Protein-nucleic acid interactions, including kinetics and mechanism of transcription initiation, characterization of DNA wrapping in protein DNA complexes, development of small molecule solutes as thermodynamic and mechanistic probes of protein and DNA conformational changes.
Protein-Nucleic Acid Interactions (PNAI)
Protein-DNA interactions are central to all DNA processes, including the storage, replication, and expression of genetic information in the cell. The Record lab has pioneered the use of quantitative physical biochemical approaches to describe these interactions both experimentally and theoretically. Current PNAI projects in the lab involve characterization of the assembly and function of: E. coli RNA polymerase-promoter DNA open complexes in transcription initiation; and wrapped/bent DNA complexes formed with the histone-like proteins Integration Host Factor and HU. All these systems are unified by a common theme: large conformational changes and other coupled processes in the proteins and/or their target DNA sites occur in binding. To study these processes, we use chemical and enzymatic DNA footprinting, microcalorimetry, circular dichroism, fluorescence, nitrocellulose filter binding, rapid mix-quench kinetics, and structural modeling.
1. RNAP-Promoter Open Complex Formation.
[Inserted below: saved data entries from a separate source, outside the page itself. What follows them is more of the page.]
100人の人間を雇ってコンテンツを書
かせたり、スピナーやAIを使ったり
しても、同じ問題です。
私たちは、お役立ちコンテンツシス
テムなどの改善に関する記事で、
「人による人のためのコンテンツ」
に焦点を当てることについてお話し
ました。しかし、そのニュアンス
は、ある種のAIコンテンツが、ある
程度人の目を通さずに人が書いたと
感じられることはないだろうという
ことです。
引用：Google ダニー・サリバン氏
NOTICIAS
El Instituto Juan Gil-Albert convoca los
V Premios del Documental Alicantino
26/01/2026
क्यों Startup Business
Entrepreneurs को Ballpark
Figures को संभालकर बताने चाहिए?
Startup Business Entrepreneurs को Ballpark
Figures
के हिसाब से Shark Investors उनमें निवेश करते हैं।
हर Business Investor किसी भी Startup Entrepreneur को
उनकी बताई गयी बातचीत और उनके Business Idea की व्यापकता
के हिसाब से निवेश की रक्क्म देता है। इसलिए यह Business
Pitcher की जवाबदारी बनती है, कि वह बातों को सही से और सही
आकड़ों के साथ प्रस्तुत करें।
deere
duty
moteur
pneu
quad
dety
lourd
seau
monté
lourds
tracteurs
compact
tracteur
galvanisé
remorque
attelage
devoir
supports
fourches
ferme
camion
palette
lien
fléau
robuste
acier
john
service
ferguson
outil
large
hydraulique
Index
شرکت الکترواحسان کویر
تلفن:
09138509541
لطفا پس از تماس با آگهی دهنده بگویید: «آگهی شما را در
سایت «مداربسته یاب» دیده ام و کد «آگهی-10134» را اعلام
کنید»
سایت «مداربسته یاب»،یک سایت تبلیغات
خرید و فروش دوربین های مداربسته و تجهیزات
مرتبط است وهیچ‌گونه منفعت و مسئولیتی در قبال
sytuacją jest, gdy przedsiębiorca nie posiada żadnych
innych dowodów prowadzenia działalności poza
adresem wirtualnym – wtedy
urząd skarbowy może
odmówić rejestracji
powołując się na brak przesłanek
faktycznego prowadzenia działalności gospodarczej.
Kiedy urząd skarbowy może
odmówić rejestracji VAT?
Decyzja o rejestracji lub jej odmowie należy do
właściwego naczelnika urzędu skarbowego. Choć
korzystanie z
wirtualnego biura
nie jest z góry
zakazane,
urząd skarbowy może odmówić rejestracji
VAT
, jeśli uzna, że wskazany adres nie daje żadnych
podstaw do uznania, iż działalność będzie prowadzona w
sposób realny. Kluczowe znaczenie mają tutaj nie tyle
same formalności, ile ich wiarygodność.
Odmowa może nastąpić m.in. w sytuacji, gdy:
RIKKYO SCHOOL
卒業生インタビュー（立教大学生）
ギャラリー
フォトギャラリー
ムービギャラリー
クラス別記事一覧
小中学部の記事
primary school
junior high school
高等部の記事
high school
How and when is DNA opened in the initial steps of transcription initiation? What roles do the different domains of polymerase play during this highly regulated process? We are using fast footprinting and rapid quench methods to answer these questions; current results summarized in the figures below.
2. IHF/HU-DNA interactions: model systems for the study of coupled folding and DNA wrapping. These two structurally homologous proteins play key roles in organizing the bacterial nucleoid and are involved in numerous DNA transactions (transcription, replication, repair). To gain insight into their functions, we are studying their specific and nonspecific binding modes and how these modes are influenced by solution variables.
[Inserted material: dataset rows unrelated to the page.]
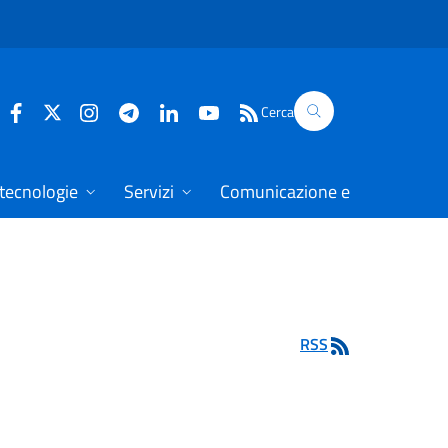
Cerca
 tecnologie
Servizi
Comunicazione e dati
RSS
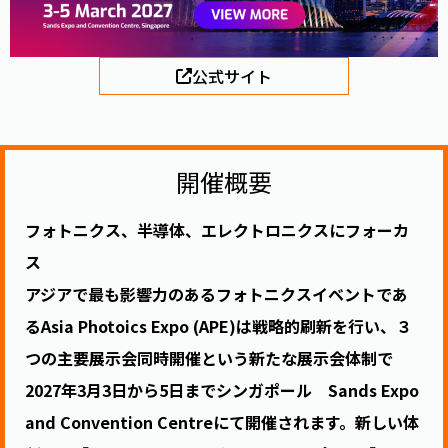
公式サイト
開催概要
フォトニクス、半導体、エレクトロニクスにフォーカ
ス
アジアで最も影響力のあるフォトニクスイベントであ
るAsia Photoics Expo (APE)は戦略的刷新を行い、３
つの主要展示会同時開催という新たな展示会体制で
2027年3月3日から5日までシンガポール Sands Expo
and Convention Centreにて開催されます。新しい体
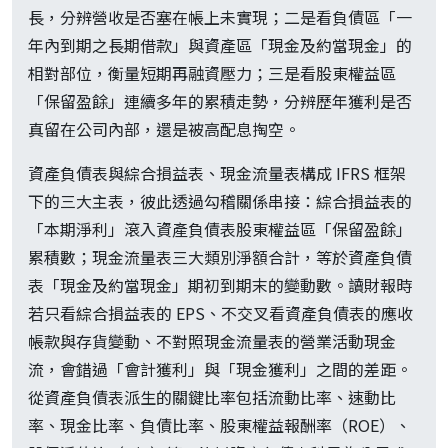
長，分辨營收是否塞在帳上未實現；二是看負債區「一
年內到期之長期借款」與資產區「現金及約當現金」的
相對部位，衡量短期再融資壓力；三是看股東權益區
「保留盈餘」連續多年的累積走勢，分辨歷年獲利是否
真留在公司內部，還是被高配息掏空。
資產負債表與綜合損益表、現金流量表構成 IFRS 框架
下的三大主表，彼此透過勾稽關係串接：綜合損益表的
「本期淨利」滾入資產負債表股東權益區「保留盈餘」
累積數；現金流量表三大類別淨額合計，等於資產負債
表「現金及約當現金」期初到期末的變動數。讀財報時
若只看綜合損益表的 EPS、不交叉看資產負債表的應收
帳款與存貨變動、不對照現金流量表的營業活動現金
流，會錯過「會計獲利」與「現金獲利」之間的差距。
從資產負債表派生的關鍵比率包括流動比率、速動比
率、現金比率、負債比率、股東權益報酬率（ROE）、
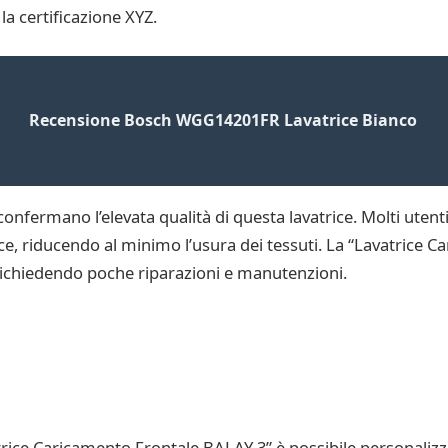
a certificazione XYZ.
Recensione Bosch WGG14201FR Lavatrice Bianco
confermano l’elevata qualità di questa lavatrice. Molti utent
cace, riducendo al minimo l’usura dei tessuti. La “Lavatrice
 richiedendo poche riparazioni e manutenzioni.
avatrice Caricamento Frontale BALAY 3” è possibile personali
Model of the transition from a 34 bp DNA binding mode to 10 bp mode as the molar ratio of HU to DNA increases. The shift to a smaller binding mode pulls the beta arms of HU out of the DNA minor groove. The U-shaped DNA bend is lost with the removal of the two proline “levers” (green). Strikingly, the two modes have a similar number of contacts between positively charged side chains (blue) with negatively charged DNA phosphate oxygens (red), consistent with the observation that changes in salt concentration affects the binding affinity of both modes to the same extent. (Koh et al., in preparation, 2009).
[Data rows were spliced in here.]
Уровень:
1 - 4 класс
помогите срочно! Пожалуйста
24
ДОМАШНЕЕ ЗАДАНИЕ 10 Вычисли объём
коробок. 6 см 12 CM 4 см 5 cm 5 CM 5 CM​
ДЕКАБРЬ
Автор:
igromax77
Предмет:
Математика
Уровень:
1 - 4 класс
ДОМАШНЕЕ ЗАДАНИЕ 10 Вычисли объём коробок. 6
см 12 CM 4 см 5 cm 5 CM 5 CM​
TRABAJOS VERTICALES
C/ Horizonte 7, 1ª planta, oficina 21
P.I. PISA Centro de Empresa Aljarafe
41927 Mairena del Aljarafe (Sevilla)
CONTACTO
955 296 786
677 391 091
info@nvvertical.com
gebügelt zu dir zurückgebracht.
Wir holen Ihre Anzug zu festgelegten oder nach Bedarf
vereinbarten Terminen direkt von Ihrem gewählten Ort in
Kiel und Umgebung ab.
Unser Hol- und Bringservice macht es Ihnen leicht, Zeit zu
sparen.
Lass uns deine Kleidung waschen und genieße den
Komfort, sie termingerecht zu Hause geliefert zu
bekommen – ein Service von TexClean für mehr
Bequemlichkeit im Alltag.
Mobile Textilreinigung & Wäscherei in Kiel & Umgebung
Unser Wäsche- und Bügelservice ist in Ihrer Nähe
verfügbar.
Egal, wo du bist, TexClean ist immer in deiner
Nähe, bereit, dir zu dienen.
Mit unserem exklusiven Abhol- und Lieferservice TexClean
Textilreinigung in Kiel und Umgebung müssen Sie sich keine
Structural Interpretation and Predictions of the Effects of Solutes and Hofmeister Salt Ions on Biopolymer Processes
Interactions of solutes and salts with biopolymer surfaces play a large role in determining the kinetics and thermodynamics of biopolymer processes such as folding, assembling, binding and crystallization. Recent research in the Record lab has focused on the development of a model and molecular thermodynamic analysis to interpret and predict these effects quantitatively in terms of structural information. This can be done using the Solute Partitioning Model (SPM), a two-state model that interprets the effects of a solute on a biopolymer surface in terms of the change in water accessible surface of the biopolymer and a partition coefficient Kp quantifying the local concentration of the solute in the water of hydration of that surface, relative to its bulk concentration. A database of partition coefficients for salt ions and solutes is being established from analysis of experiments with biopolymers and model compounds. With this database and structural information about the interface formed in a protein-protein or protein-nucleic acid complex, for the first time one will be able to predict the effect of a solute or Hofmeister salt on the thermodynamics and kinetics of protein and nucleic acid processes, and interpret differences between predicted and observed solute effects in terms of coupled processes such as large-scale conformational changes coupled to binding.
Graduate students from Biochemistry, Chemistry and Biophysics are conducting this research. The broad range of backgrounds and interests of these students has been a key factor in our research successes and contributes to a stimulating research environment. Many of my students have gone on to academic positions in chemistry and biochemistry departments; many others are engaged in research at chemical, pharmaceutical and biotechnology companies.